:: TASK INPUTS ::

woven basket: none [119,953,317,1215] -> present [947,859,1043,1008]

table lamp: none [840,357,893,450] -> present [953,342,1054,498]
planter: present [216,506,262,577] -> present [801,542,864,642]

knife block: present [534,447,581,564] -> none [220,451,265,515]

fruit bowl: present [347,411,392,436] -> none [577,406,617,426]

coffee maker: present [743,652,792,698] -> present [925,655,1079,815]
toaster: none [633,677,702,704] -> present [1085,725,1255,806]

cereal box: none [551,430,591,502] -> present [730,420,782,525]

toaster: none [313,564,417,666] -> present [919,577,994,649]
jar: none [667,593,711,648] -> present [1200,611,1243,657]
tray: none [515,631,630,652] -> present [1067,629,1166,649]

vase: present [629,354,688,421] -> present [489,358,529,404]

:::

> **PROBLEM TO SOLVE**: Go through the records above and retype each one exactly.

> **OUTPUT FOR THIS TASK**:
woven basket: none [119,953,317,1215] -> present [947,859,1043,1008]

table lamp: none [840,357,893,450] -> present [953,342,1054,498]
planter: present [216,506,262,577] -> present [801,542,864,642]

knife block: present [534,447,581,564] -> none [220,451,265,515]

fruit bowl: present [347,411,392,436] -> none [577,406,617,426]

coffee maker: present [743,652,792,698] -> present [925,655,1079,815]
toaster: none [633,677,702,704] -> present [1085,725,1255,806]

cereal box: none [551,430,591,502] -> present [730,420,782,525]

toaster: none [313,564,417,666] -> present [919,577,994,649]
jar: none [667,593,711,648] -> present [1200,611,1243,657]
tray: none [515,631,630,652] -> present [1067,629,1166,649]

vase: present [629,354,688,421] -> present [489,358,529,404]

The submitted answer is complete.